Evaluate. 3^8a^10b^-5c^2/3^12a^7b^-3c^-2
a=4, b= 8 c=3
3^8 a^10 b^-5 c^2
----------------------
3^12 a^7 b^-3 c^-2
a^3 c^4
-----------
3^4 b^2
4^3 3^4
---------- = 4^3/8^2 = 1
3^4 8^2
To evaluate the given expression, we substitute the values of a, b, and c into the expression and simplify.
Step 1: Substitute the values of a, b, and c into the expression:
3^8 * a^10 * b^-5 * c^2 / 3^12 * a^7 * b^-3 * c^-2
Replacing a with 4, b with 8, and c with 3:
3^8 * 4^10 * 8^-5 * 3^2 / 3^12 * 4^7 * 8^-3 * 3^-2
Step 2: Simplify each term:
Using the exponent rules, we can simplify:
3^8 = 6561
4^10 = 1048576
8^-5 = 1/32768
3^2 = 9
3^12 = 531441
4^7 = 16384
8^-3 = 1/512
3^-2 = 1/9
Now, the expression becomes:
6561 * 1048576 * (1/32768) * 9 / (531441) * 16384 * (1/512) * (1/9)
Step 3: Multiply and divide:
To simplify further, we multiply the numerators and the denominators:
(6561 * 1048576 * 9 * 16384) / (32768 * 531441 * 512 * 9)
Simplifying:
(611729611264 * 147456) / (176947200512 * 9)

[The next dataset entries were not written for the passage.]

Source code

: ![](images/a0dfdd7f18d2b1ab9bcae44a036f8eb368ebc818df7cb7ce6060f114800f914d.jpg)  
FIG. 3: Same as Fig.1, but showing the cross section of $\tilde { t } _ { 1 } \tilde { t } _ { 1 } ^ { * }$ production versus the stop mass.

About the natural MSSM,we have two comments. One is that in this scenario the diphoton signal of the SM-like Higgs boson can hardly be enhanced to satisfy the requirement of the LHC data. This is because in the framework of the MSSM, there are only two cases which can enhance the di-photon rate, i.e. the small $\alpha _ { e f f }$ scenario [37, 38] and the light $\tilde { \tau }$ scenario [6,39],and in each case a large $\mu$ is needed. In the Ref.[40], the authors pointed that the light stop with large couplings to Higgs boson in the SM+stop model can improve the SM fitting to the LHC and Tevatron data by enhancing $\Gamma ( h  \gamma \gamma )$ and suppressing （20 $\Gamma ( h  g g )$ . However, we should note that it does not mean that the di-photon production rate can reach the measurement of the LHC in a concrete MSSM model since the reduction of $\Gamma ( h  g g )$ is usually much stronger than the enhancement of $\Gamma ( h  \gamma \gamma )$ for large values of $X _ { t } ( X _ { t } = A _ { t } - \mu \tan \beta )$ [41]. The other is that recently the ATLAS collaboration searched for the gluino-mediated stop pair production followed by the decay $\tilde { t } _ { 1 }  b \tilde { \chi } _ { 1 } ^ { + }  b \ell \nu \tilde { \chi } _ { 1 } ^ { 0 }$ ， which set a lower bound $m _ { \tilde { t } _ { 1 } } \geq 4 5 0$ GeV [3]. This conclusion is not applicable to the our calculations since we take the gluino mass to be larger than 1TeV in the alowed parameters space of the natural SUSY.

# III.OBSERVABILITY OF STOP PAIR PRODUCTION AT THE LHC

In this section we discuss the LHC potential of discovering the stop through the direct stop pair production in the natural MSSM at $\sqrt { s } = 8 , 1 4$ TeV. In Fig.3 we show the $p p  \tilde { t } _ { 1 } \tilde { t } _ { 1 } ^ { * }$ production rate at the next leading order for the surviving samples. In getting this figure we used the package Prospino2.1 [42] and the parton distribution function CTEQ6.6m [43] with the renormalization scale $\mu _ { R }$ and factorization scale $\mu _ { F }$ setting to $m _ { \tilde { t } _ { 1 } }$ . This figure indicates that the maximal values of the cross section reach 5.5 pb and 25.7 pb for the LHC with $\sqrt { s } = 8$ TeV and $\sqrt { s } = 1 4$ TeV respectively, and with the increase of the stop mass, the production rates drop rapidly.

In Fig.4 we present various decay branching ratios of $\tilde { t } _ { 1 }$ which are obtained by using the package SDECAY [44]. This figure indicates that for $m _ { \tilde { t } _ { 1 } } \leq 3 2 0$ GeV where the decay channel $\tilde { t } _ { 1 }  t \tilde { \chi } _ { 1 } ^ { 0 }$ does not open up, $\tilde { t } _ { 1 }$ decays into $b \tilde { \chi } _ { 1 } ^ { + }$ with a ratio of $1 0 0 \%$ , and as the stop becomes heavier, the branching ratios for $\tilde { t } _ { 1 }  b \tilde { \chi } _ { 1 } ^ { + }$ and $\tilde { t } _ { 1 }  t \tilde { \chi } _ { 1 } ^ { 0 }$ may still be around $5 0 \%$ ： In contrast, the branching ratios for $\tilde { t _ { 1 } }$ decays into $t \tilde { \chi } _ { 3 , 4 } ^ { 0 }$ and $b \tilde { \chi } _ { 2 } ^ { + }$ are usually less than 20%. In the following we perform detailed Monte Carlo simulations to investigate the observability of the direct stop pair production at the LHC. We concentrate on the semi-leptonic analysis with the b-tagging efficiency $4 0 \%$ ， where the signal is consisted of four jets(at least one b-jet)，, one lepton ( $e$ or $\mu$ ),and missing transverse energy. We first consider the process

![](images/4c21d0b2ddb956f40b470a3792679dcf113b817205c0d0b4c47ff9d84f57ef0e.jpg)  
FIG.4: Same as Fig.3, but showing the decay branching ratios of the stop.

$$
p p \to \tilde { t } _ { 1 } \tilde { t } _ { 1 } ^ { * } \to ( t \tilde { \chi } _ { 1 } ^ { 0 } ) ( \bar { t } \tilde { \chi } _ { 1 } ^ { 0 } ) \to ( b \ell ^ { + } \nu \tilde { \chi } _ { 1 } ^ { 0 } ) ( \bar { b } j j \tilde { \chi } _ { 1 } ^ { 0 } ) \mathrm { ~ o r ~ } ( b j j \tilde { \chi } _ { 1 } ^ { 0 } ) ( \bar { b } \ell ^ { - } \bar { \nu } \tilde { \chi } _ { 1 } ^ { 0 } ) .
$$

Step 4: Cancel out common factors:
In this step, we can simplify the expression further by canceling out common factors in the numerator and denominator:
611729611264 / 176947200512
Now, we are left with a simplified numerical value.
Step 5: Divide:
Dividing these numbers, we get the final result:
3.459770115368215
Therefore, the evaluated value of the given expression, when a = 4, b = 8, and c = 3, is approximately 3.459770115368215.